_Polecenie A:_ Podaj wyłącznie liczbę wierszy listingu, w których występuje ciąg „pixels”.

_Fragment dokumentu:_

#####

Wbrew pozorom nie o kulke chodzi, tylko - podobnie jak u Niemcow - o mandaty.
Przeskrobiesz pare razy i nie masz prawka, a tam bez prawka to jak bez prawej
reki. Jasne przepisy, czytelne oznakowanie i nieuchronnosc kary. Wystarczy.
--
pozdrawiam
Bruno, Bydg, Citroen
--
Wysłano z serwisu Usenet w portalu Gazeta.pl -> http://www.gazeta.pl/usenet/
-
85. Data: 2010-10-22 19:19:49
Temat: Re: Dlaczego nie działa jazda na zamek? - moje wnioski
Od: Mario <c...@o...pl>
>
> Nie sądzę aby w Polsce problem dał się rozwiązać.

#####

_Wyodrębnione wpisy:_
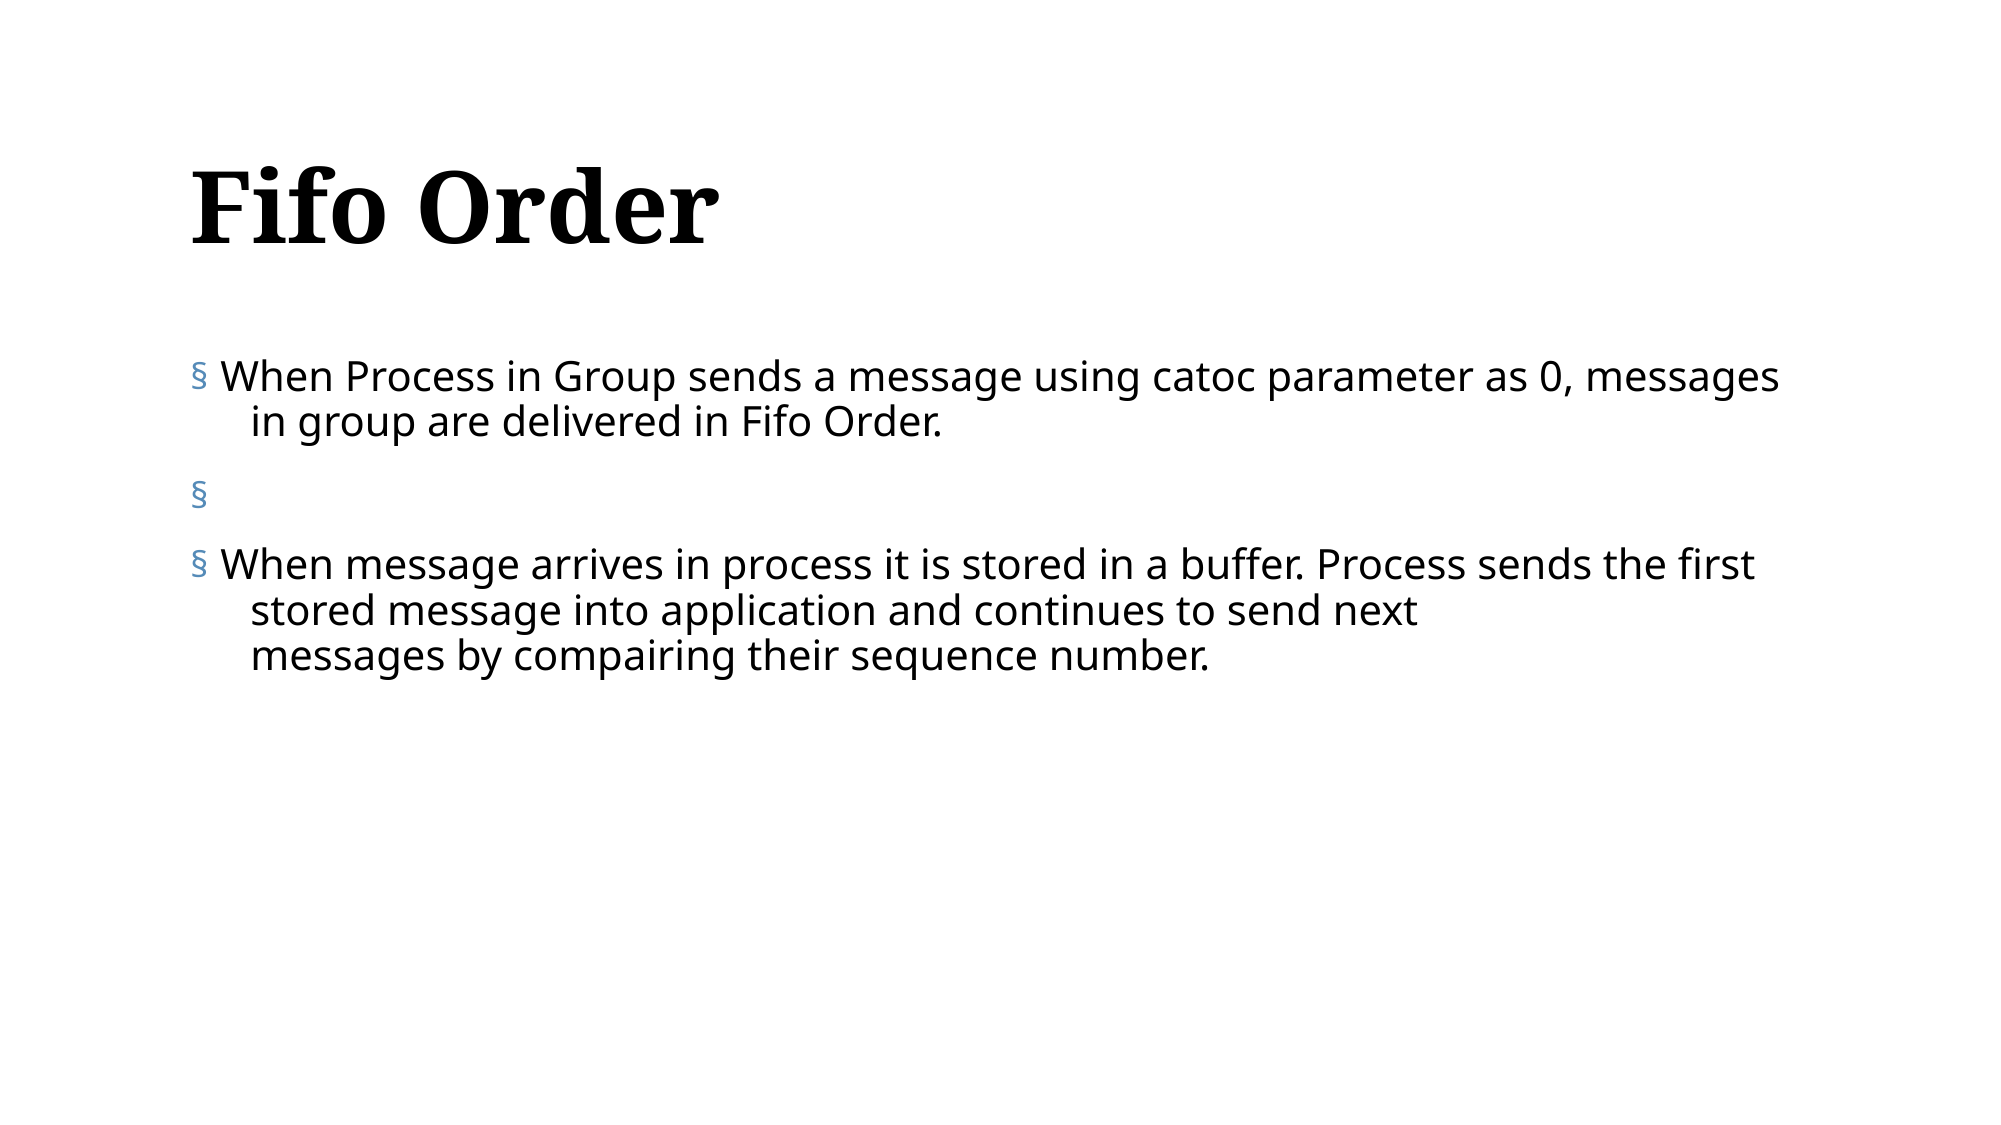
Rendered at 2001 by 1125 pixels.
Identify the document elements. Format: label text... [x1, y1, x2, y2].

#####

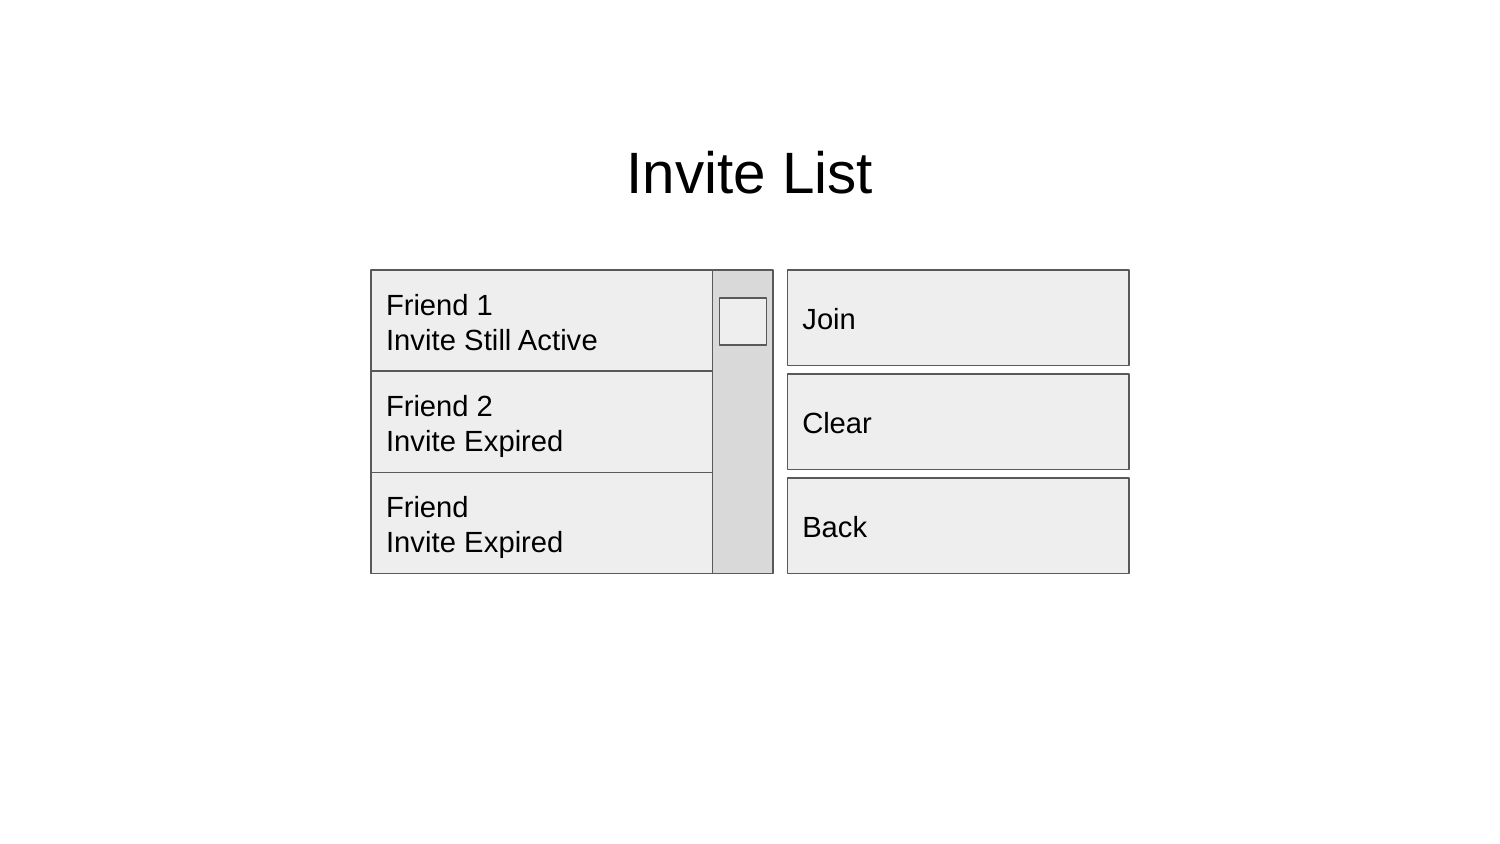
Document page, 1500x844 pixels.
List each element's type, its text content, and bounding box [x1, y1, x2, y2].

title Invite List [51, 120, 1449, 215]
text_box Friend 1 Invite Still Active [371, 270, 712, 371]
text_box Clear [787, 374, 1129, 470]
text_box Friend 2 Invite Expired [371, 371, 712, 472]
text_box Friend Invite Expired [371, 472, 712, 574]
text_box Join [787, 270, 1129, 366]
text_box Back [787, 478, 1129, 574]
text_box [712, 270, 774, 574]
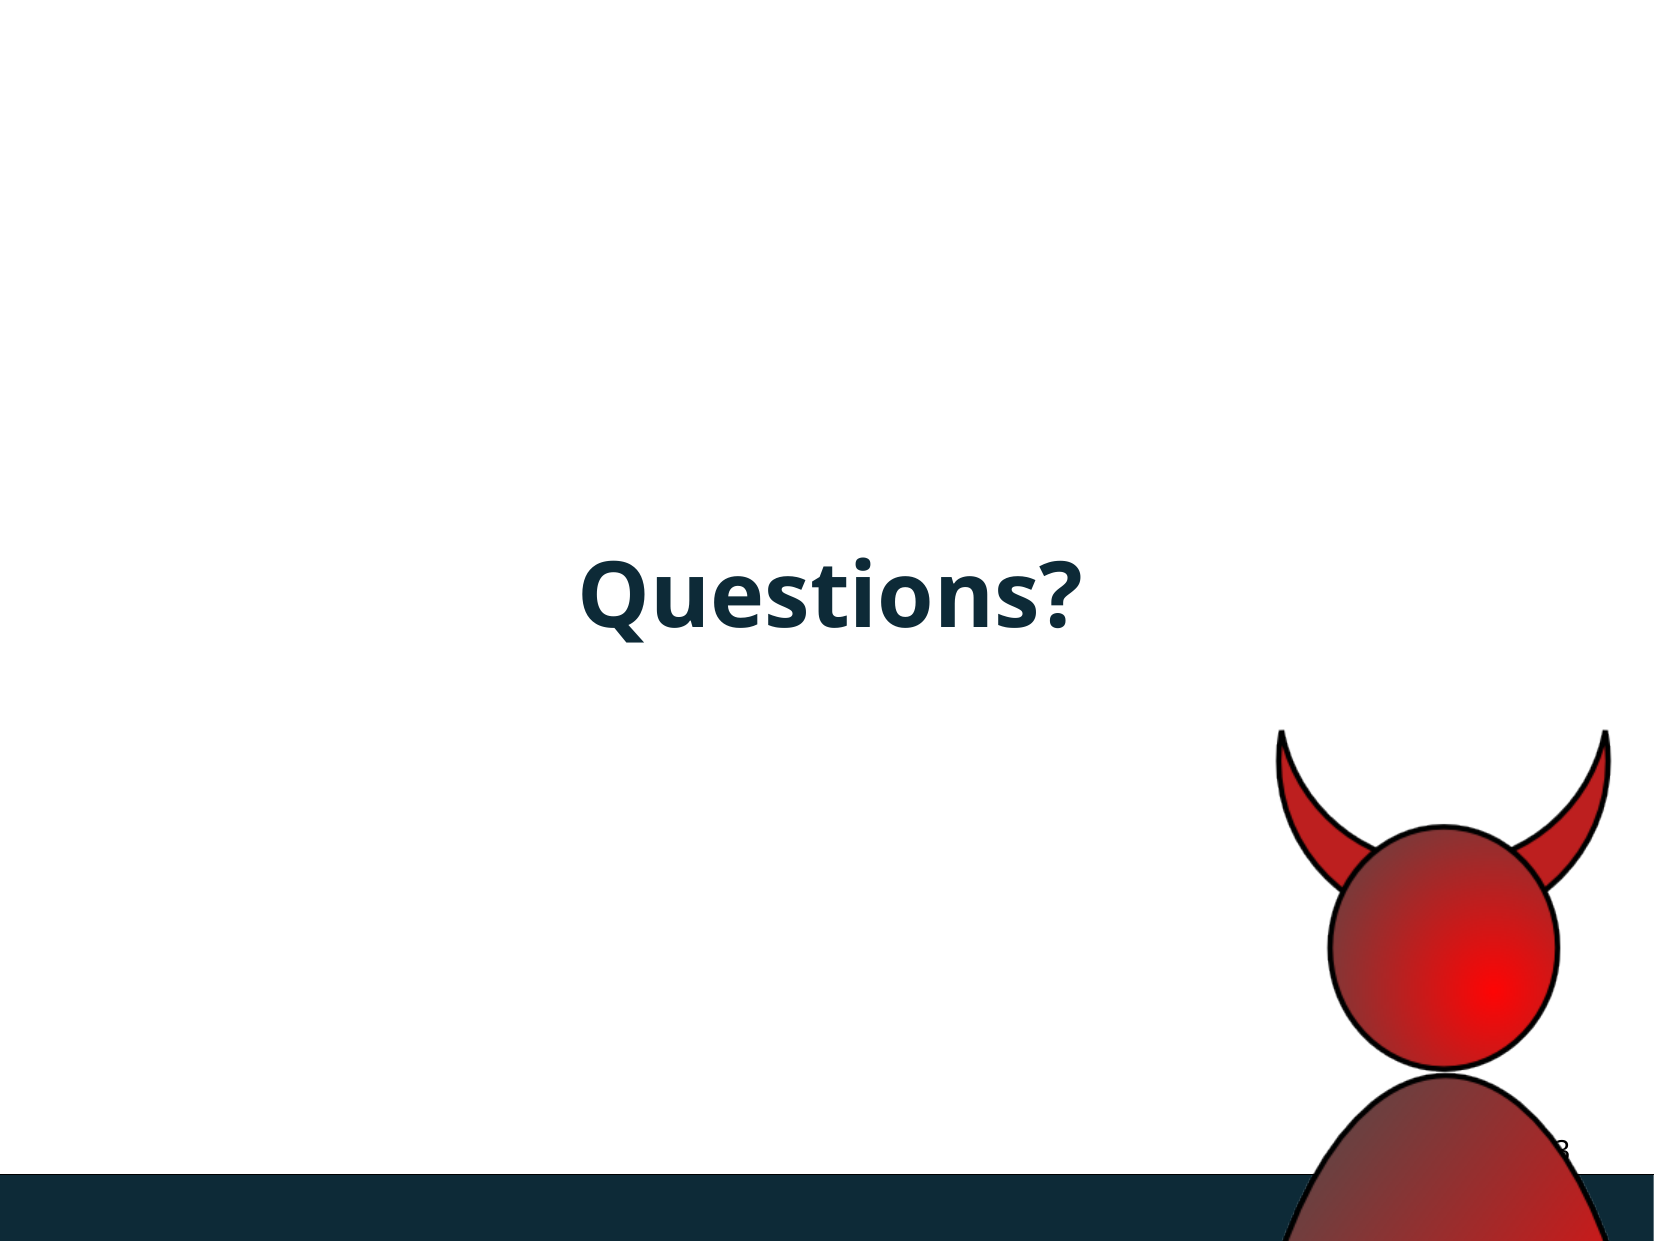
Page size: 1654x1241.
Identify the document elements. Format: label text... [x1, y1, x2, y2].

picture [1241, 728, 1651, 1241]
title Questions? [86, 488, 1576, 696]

#####

_Polecenie B:_ Podejmij fragment dyskusji o jeździe na zamek i pisz dalej od jego ostatniego zdania.

_Odpowiedź A:_ 2

_Odpowiedź B:_
Ktoś już na grupie wspominał, że dałoby się rozwiązać gdyby przewężenia
oznaczać tak że OBA pasy się kończą, są strzałki poziome i żaden pas nie
jest w ten sposób "uprzywilejowany". Też uważam że to skuteczne
rozwiązanie, bardziej trafiające do wyobraźni no ale... kasa, kasa
Panie. :-/
pozdrawiam
mario
-
86. Data: 2010-10-25 12:36:09
Temat: Re: Dlaczego nie działa jazda na zamek? - moje wnioski
Od: shaman <s...@p...wytnij.onet.pl>
W dniu 2010-10-22 16:44, J.F. pisze:
> Użytkownik "shaman" <s...@p...wytnij.onet.pl> napisał w
> IMO - da sie, tylko Tomasz dobrze rozeznal przyczyny i trzeba od nich
> zaczac.
>
> 1) szeroka akcja edukacyjna,
> 2) najlepiej - adekwatna zmiana przepisow, bo to dziala lepiej niz
> jakies medzenie w TV :-)
> 3) nie walczyc z ormowcami, tylko ich popierac.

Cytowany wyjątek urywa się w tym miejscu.